Rather than selecting the candidate window with the highest raw_score, the pipeline now extracted all 18 features for the top-scoring candidate windows and used the logistic regression to assign each window a probability of being a successful cut point. The highest-probability window was then selected as the horn-detection location used for cropping.
This allowed the detector to learn from examples of successful and unsuccessful cuts rather than relying entirely on manually designed scoring rules. In practice, the combination of FFT/harmonic features and sRQA features reduced the failure rate from roughly 15% to about 8%.
This is the core of the modelling and the batch processing follows below.
If you’ve ever worked with OneDrive in a production setting, you already know the main issue: files aren’t always actually local. Between cloud-only states, inconsistent syncing, and large file sizes, just “looping over files” stops being reliable pretty quickly.
My solution was to build a pipeline that treats OneDrive like a semi-remote storage layer and processes files locally in controlled batches.
The workflow looks like this:
- Force files to download locally (
attrib -U) - Copy them into a local working directory (scratch space)

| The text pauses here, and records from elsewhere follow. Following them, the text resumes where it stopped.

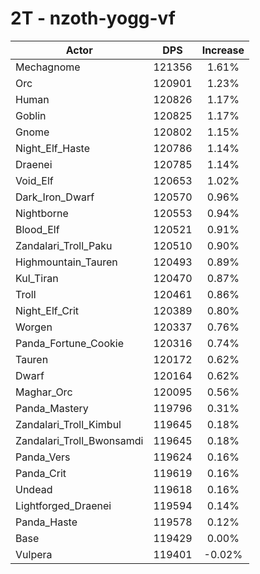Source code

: # 2T - nzoth-yogg-vf
| Actor | DPS | Increase |
|---|:---:|:---:|
|Mechagnome|121356|1.61%|
|Orc|120901|1.23%|
|Human|120826|1.17%|
|Goblin|120825|1.17%|
|Gnome|120802|1.15%|
|Night_Elf_Haste|120786|1.14%|
|Draenei|120785|1.14%|
|Void_Elf|120653|1.02%|
|Dark_Iron_Dwarf|120570|0.96%|
|Nightborne|120553|0.94%|
|Blood_Elf|120521|0.91%|
|Zandalari_Troll_Paku|120510|0.90%|
|Highmountain_Tauren|120493|0.89%|
|Kul_Tiran|120470|0.87%|
|Troll|120461|0.86%|
|Night_Elf_Crit|120389|0.80%|
|Worgen|120337|0.76%|
|Panda_Fortune_Cookie|120316|0.74%|
|Tauren|120172|0.62%|
|Dwarf|120164|0.62%|
|Maghar_Orc|120095|0.56%|
|Panda_Mastery|119796|0.31%|
|Zandalari_Troll_Kimbul|119645|0.18%|
|Zandalari_Troll_Bwonsamdi|119645|0.18%|
|Panda_Vers|119624|0.16%|
|Panda_Crit|119619|0.16%|
|Undead|119618|0.16%|
|Lightforged_Draenei|119594|0.14%|
|Panda_Haste|119578|0.12%|
|Base|119429|0.00%|
|Vulpera|119401|-0.02%|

- Process them in batches using the existing Python script
- Move results back to OneDrive
- Clean up local files to avoid storage issues
- Log any failures for later inspection
The pipeline uses:
- Bash for orchestration, batching, and file/system operations
- Python for the actual signal-based video processing
This split keeps the system simple while still handling a pretty messy environment.
The goal here wasn’t just to “get it working,” but to make the workflow reliable when dealing with:
- cloud-backed file systems
- large datasets
- limited local storage
I also wanted to show how shell scripting can still be useful for system-level orchestration alongside Python and go about exploring feauture engineering myself one I was able to get my hands on some more projects a few months into my role!
-
The included Python script is a simplified version of the original.
-
In theory there would be a virtual environment inside of
venv/that would activate the proper python package installations needed to run modules such as librosa etc. (the bash scripts assumesource venv/Scripts/activate) -
ffmpegis required because cropping is done via a direct ffmpeg call (seecrop_video()invid_detection_utils.py). -
The file
failed_files.txt, and the directorylocal_batch/are meant to simulate the kind of output you would get when running the pipeline.
DISCLAIMER: I am not an audio expert. These features were based on methods I found were common practice and worked for my purpose. I am sure there are better alternatives.